Keurig Dr Pepper safeguards coffee’s future by partnering to empower coffee growers
Friday was International Coffee Day, so did you raise a cup of joe to celebrate? Whether or not you realised it was a holiday, there’s a decent chance you started your day with a mug or two. The worldwide coffee business is booming, and it’s only going to get bigger. For the first time since 2017, worldwide coffee consumption is likely to exceed production this year, according to the United States Department of Agriculture. However, strong coffee demand, combined with economic issues, climate change, and now COVID-19, poses complicated challenges that endanger the health and vitality of the coffee supply chain, particularly for smallholder farmers, who are one of the chain’s most vulnerable parts.
Keurig Dr Pepper (KDP) is committed to addressing these difficulties front on in order to help ensure the future of this high-demand commodity. KDP is committed to ensuring the success of the people who make its goods, notably smallholder coffee growers and the co-ops that connect them to markets. KDP, on the other hand, cannot do it alone; its success is dependent on new partnerships.

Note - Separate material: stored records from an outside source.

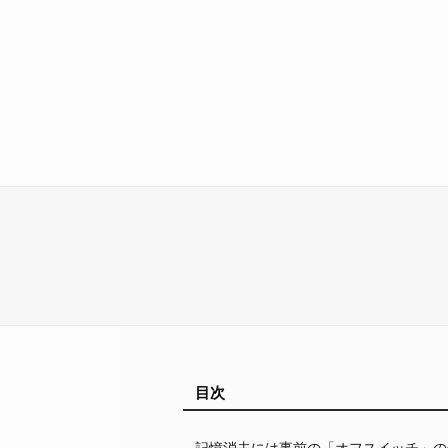
目次
記憶消去には事前の「オフスイッチ」の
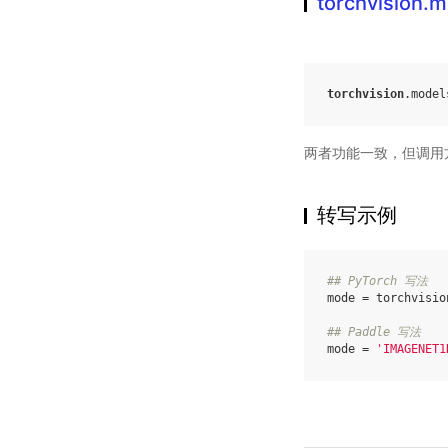
torchvision
torchvision
.
model
两者功能一致，但调用
转写示例
## PyTorch 写法
mode
=
torchvisio
## Paddle 写法
mode
=
'IMAGENET1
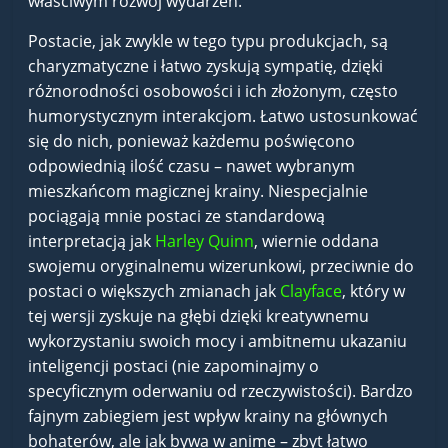
właściwym rozwój wydarzeń.
Postacie, jak zwykle w tego typu produkcjach, są
charyzmatyczne i łatwo zyskują sympatię, dzięki
różnorodności osobowości i ich złożonym, często
humorystycznym interakcjom. Łatwo ustosunkować
się do nich, ponieważ każdemu poświęcono
odpowiednią ilość czasu – nawet wybranym
mieszkańcom magicznej krainy. Niespecjalnie
pociągają mnie postaci ze standardową
interpretacją jak
Harley Quinn
, wiernie oddana
swojemu oryginalnemu wizerunkowi, przeciwnie do
postaci o większych zmianach jak
Clayface
, który w
tej wersji zyskuje na głębi dzięki kreatywnemu
wykorzystaniu swoich mocy i ambitnemu ukazaniu
inteligencji postaci (nie zapominajmy o
specyficznym oderwaniu od rzeczywistości). Bardzo
fajnym zabiegiem jest wpływ krainy na głównych
bohaterów, ale jak bywa w anime – zbyt łatwo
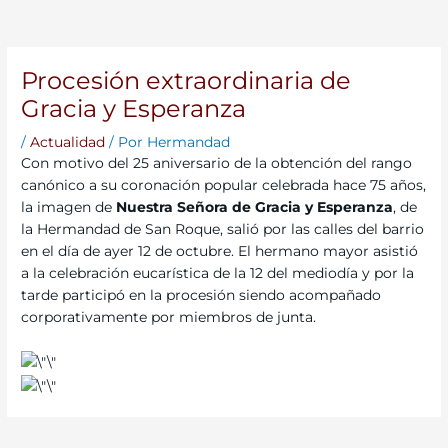
Procesión extraordinaria de
Gracia y Esperanza
/
Actualidad
/ Por
Hermandad
Con motivo del 25 aniversario de la obtención del rango
canónico a su coronación popular celebrada hace 75 años,
la imagen de
Nuestra Señora de Gracia y Esperanza
, de
la Hermandad de San Roque, salió por las calles del barrio
en el día de ayer 12 de octubre. El hermano mayor asistió
a la celebración eucarística de la 12 del mediodía y por la
tarde participó en la procesión siendo acompañado
corporativamente por miembros de junta.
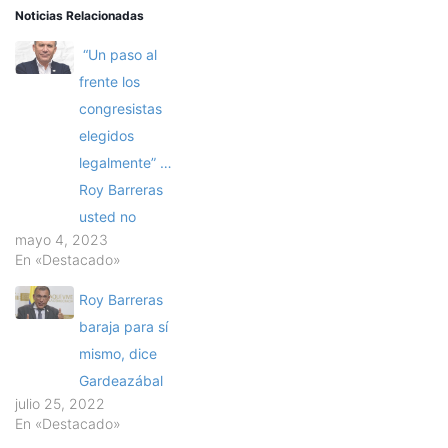
Noticias Relacionadas
“Un paso al
frente los
congresistas
elegidos
legalmente” …
Roy Barreras
usted no
mayo 4, 2023
En «Destacado»
Roy Barreras
baraja para sí
mismo, dice
Gardeazábal
julio 25, 2022
En «Destacado»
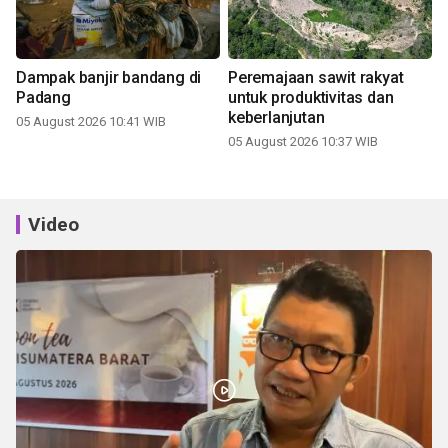
Dampak banjir bandang di
Peremajaan sawit rakyat
Padang
untuk produktivitas dan
keberlanjutan
05 August 2026 10:41 WIB
05 August 2026 10:37 WIB
Video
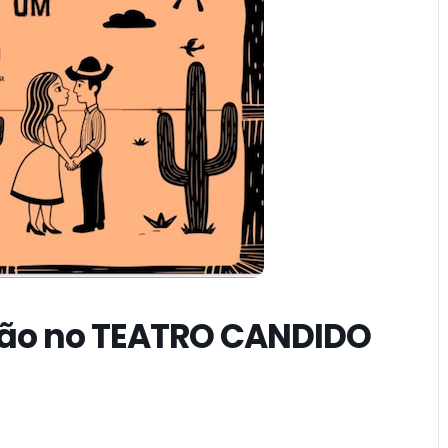
ção no TEATRO CANDIDO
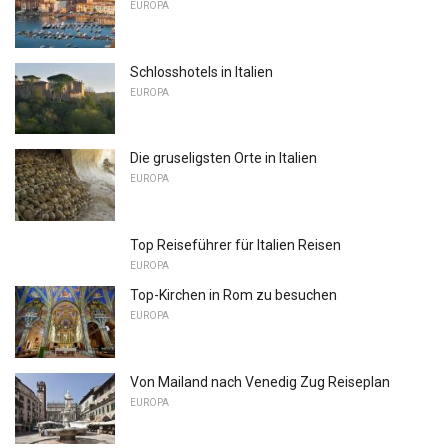
EUROPA
Schlosshotels in Italien
EUROPA
Die gruseligsten Orte in Italien
EUROPA
Top Reiseführer für Italien Reisen
EUROPA
Top-Kirchen in Rom zu besuchen
EUROPA
Von Mailand nach Venedig Zug Reiseplan
EUROPA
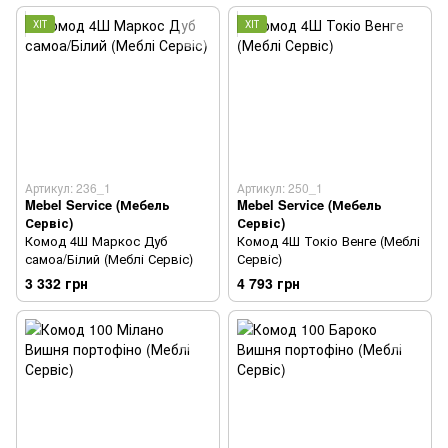
ХІТ
ХІТ
Артикул: 236_1
Артикул: 250_1
Mebel Service (Мебель
Mebel Service (Мебель
Сервіс)
Сервіс)
Комод 4Ш Маркос Дуб
Комод 4Ш Токіо Венге (Меблі
самоа/Білий (Меблі Сервіс)
Сервіс)
3 332 грн
4 793 грн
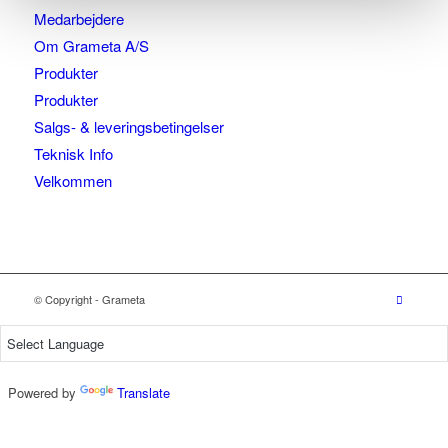
Medarbejdere
Om Grameta A/S
Produkter
Produkter
Salgs- & leveringsbetingelser
Teknisk Info
Velkommen
© Copyright - Grameta
Powered by
Translate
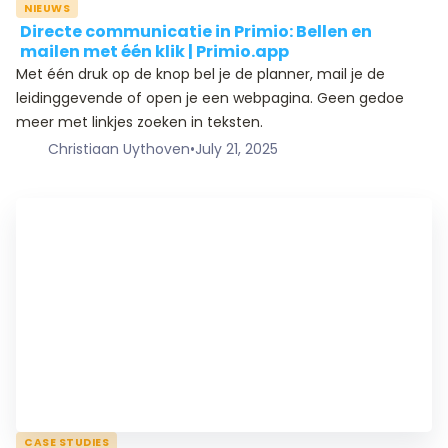
NIEUWS
Directe communicatie in Primio: Bellen en
mailen met één klik | Primio.app
Met één druk op de knop bel je de planner, mail je de
leidinggevende of open je een webpagina. Geen gedoe
meer met linkjes zoeken in teksten.
Christiaan Uythoven
•
July 21, 2025
CASE STUDIES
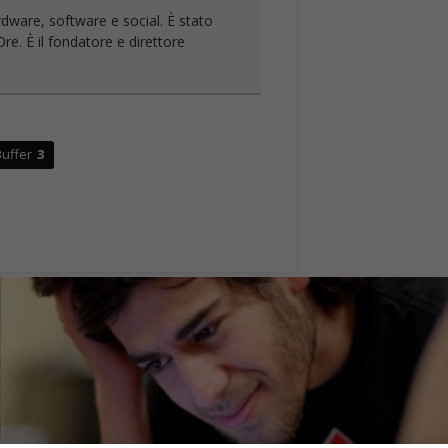
rdware, software e social. È stato
re. È il fondatore e direttore
uffer
3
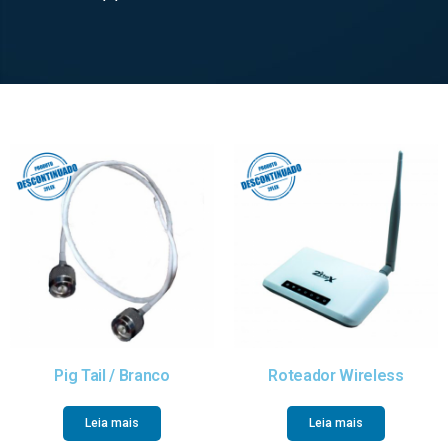
Pig Tail / Branco
Roteador Wireless
Leia mais
Leia mais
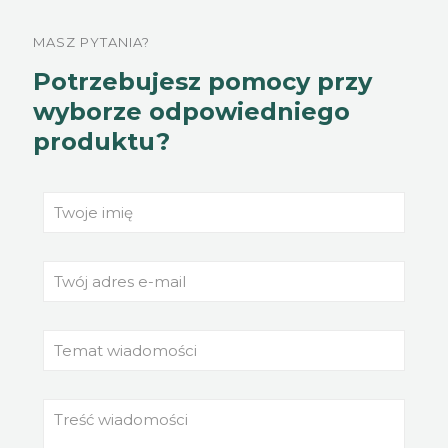
MASZ PYTANIA?
Potrzebujesz pomocy przy
wyborze odpowiedniego
produktu?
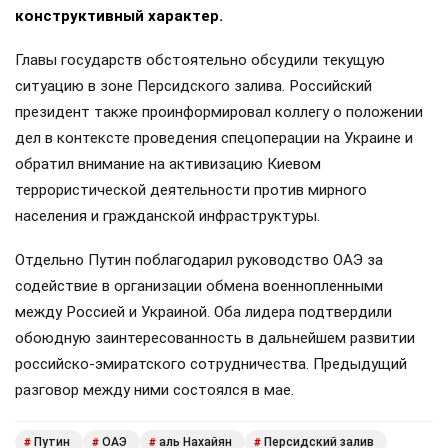
конструктивный характер.
Главы государств обстоятельно обсудили текущую
ситуацию в зоне Персидского залива. Российский
президент также проинформировал коллегу о положении
дел в контексте проведения спецоперации на Украине и
обратил внимание на активизацию Киевом
террористической деятельности против мирного
населения и гражданской инфраструктуры.
Отдельно Путин поблагодарил руководство ОАЭ за
содействие в организации обмена военнопленными
между Россией и Украиной. Оба лидера подтвердили
обоюдную заинтересованность в дальнейшем развитии
российско-эмиратского сотрудничества. Предыдущий
разговор между ними состоялся в мае.
Путин
ОАЭ
аль Нахайян
Персидский залив
#
#
#
#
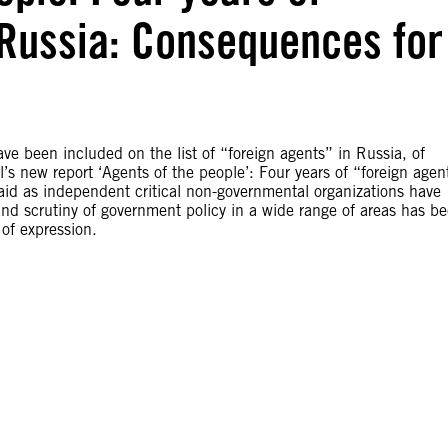
 Russia: Consequences for
ve been included on the list of “foreign agents” in Russia, of
s new report ‘Agents of the people’: Four years of “foreign agen
paid as independent critical non-governmental organizations have
and scrutiny of government policy in a wide range of areas has b
of expression.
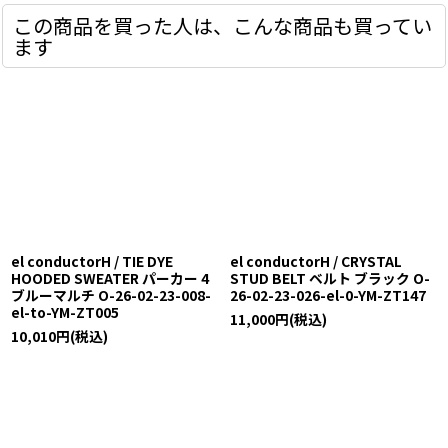
この商品を買った人は、こんな商品も買ってい
ます
el conductorH / TIE DYE
el conductorH / CRYSTAL
HOODED SWEATER パーカー 4
STUD BELT ベルト ブラック O-
ブルーマルチ O-26-02-23-008-
26-02-23-026-el-0-YM-ZT147
el-to-YM-ZT005
11,000
円
(税込)
10,010
円
(税込)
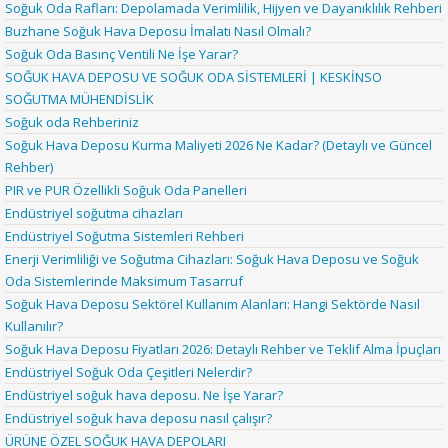
Soğuk Oda Rafları: Depolamada Verimlilik, Hijyen ve Dayanıklılık Rehberi
Buzhane Soğuk Hava Deposu İmalatı Nasıl Olmalı?
Soğuk Oda Basınç Ventili Ne İşe Yarar?
SOĞUK HAVA DEPOSU VE SOĞUK ODA SİSTEMLERİ | KESKİNSO
SOĞUTMA MÜHENDİSLİK
Soğuk oda Rehberiniz
Soğuk Hava Deposu Kurma Maliyeti 2026 Ne Kadar? (Detaylı ve Güncel
Rehber)
PIR ve PUR Özellikli Soğuk Oda Panelleri
Endüstriyel soğutma cihazları
Endüstriyel Soğutma Sistemleri Rehberi
Enerji Verimliliği ve Soğutma Cihazları: Soğuk Hava Deposu ve Soğuk
Oda Sistemlerinde Maksimum Tasarruf
Soğuk Hava Deposu Sektörel Kullanım Alanları: Hangi Sektörde Nasıl
Kullanılır?
Soğuk Hava Deposu Fiyatları 2026: Detaylı Rehber ve Teklif Alma İpuçları
Endüstriyel Soğuk Oda Çeşitleri Nelerdir?
Endüstriyel soğuk hava deposu. Ne İşe Yarar?
Endüstriyel soğuk hava deposu nasıl çalışır?
ÜRÜNE ÖZEL SOĞUK HAVA DEPOLARI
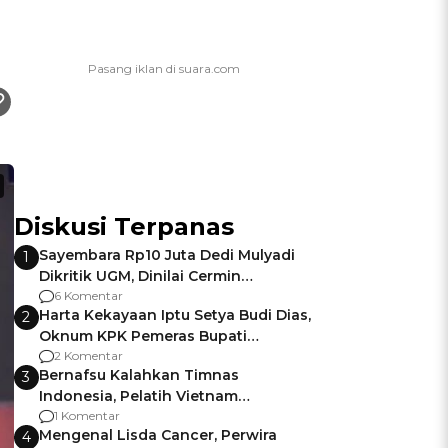
Diskusi Terpanas
Sayembara Rp10 Juta Dedi Mulyadi
1
Dikritik UGM, Dinilai Cermin
Gagalnya Negara Jamin Keamanan
6 Komentar
Harta Kekayaan Iptu Setya Budi Dias,
2
Oknum KPK Pemeras Bupati
Pemalang
2 Komentar
Bernafsu Kalahkan Timnas
3
Indonesia, Pelatih Vietnam
Berencana Pakai Jimat di Pakansari
1 Komentar
Mengenal Lisda Cancer, Perwira
4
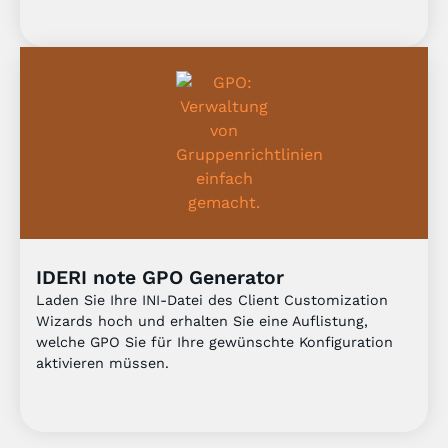
IDERI note GPO Generator
Laden Sie Ihre INI-Datei des Client Customization
Wizards hoch und erhalten Sie eine Auflistung,
welche GPO Sie für Ihre gewünschte Konfiguration
aktivieren müssen.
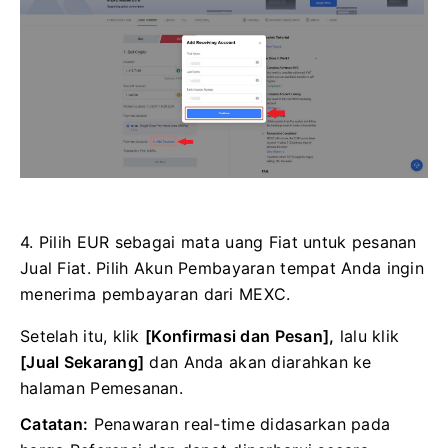
4. Pilih EUR sebagai mata uang Fiat untuk pesanan
Jual Fiat.
Pilih Akun Pembayaran tempat Anda ingin
menerima pembayaran dari MEXC.
Setelah itu, klik
[Konfirmasi dan Pesan],
lalu klik
[Jual Sekarang]
dan Anda akan diarahkan ke
halaman Pemesanan.
Catatan:
Penawaran real-time didasarkan pada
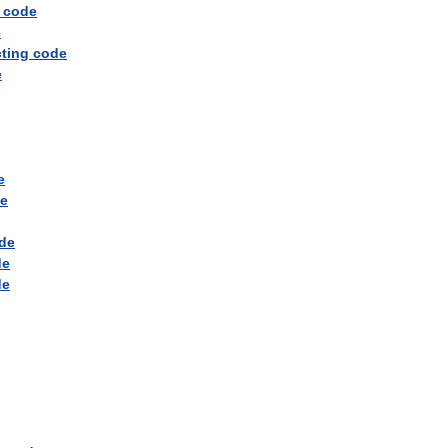
code
e
cting
code
e
e
e
de
de
de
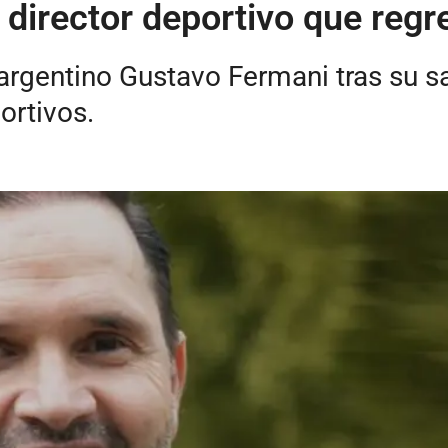
l director deportivo que regr
argentino Gustavo Fermani tras su sal
ortivos.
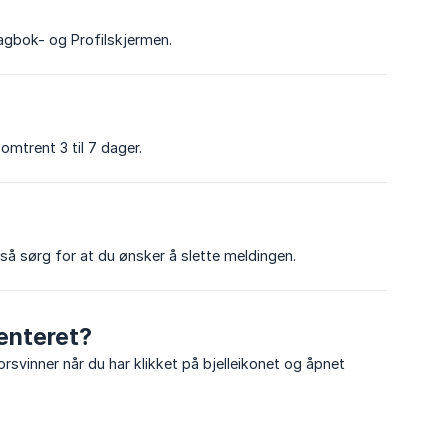
Dagbok- og Profilskjermen.
omtrent 3 til 7 dager.
 så sørg for at du ønsker å slette meldingen.
enteret?
orsvinner når du har klikket på bjelleikonet og åpnet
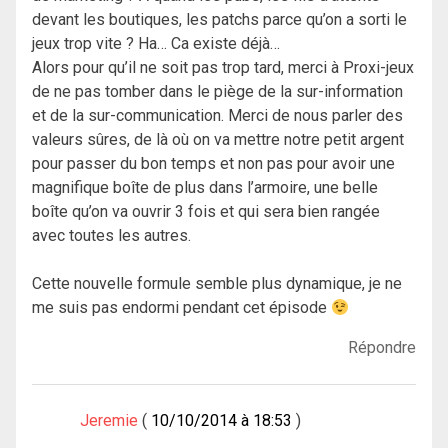
devant les boutiques, les patchs parce qu’on a sorti le
jeux trop vite ? Ha… Ca existe déjà…
Alors pour qu’il ne soit pas trop tard, merci à Proxi-jeux
de ne pas tomber dans le piège de la sur-information
et de la sur-communication. Merci de nous parler des
valeurs sûres, de là où on va mettre notre petit argent
pour passer du bon temps et non pas pour avoir une
magnifique boîte de plus dans l’armoire, une belle
boîte qu’on va ouvrir 3 fois et qui sera bien rangée
avec toutes les autres.
Cette nouvelle formule semble plus dynamique, je ne
me suis pas endormi pendant cet épisode
Répondre
Jeremie
10/10/2014 à 18:53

Root Capital, a nonprofit that works with small and developing agricultural firms to revitalise rural communities, is one such collaboration that has lasted over 20 years. Root Capital provides loans to underbanked enterprises as well as financial management, climate resilience, digitisation, and other skills training to help them grow their businesses and better serve their farmer members. Through many initiatives, KDP collaborates with Root Capital to provide vital consulting services and catalytic finance to farmer-allied businesses in vulnerable communities around the world.
For example, in 2017, KDP collaborated with Root Capital and the United States Agency for International Development (USAID) to launch the Partnership for Sustainable Coffee (PSC), a three-year project that benefited 330,000 smallholder coffee farmers and their families in Colombia, Honduras, Indonesia, Peru, Rwanda, and Uganda. In 2020, KDP, Root Capital, USAID, and a new partner, the Ezrah Charitable Trust, expanded on the success of PSC to create the Partnership for Sustainable Supply Chains (PSSC), which will help agricultural firms affected by COVID-19.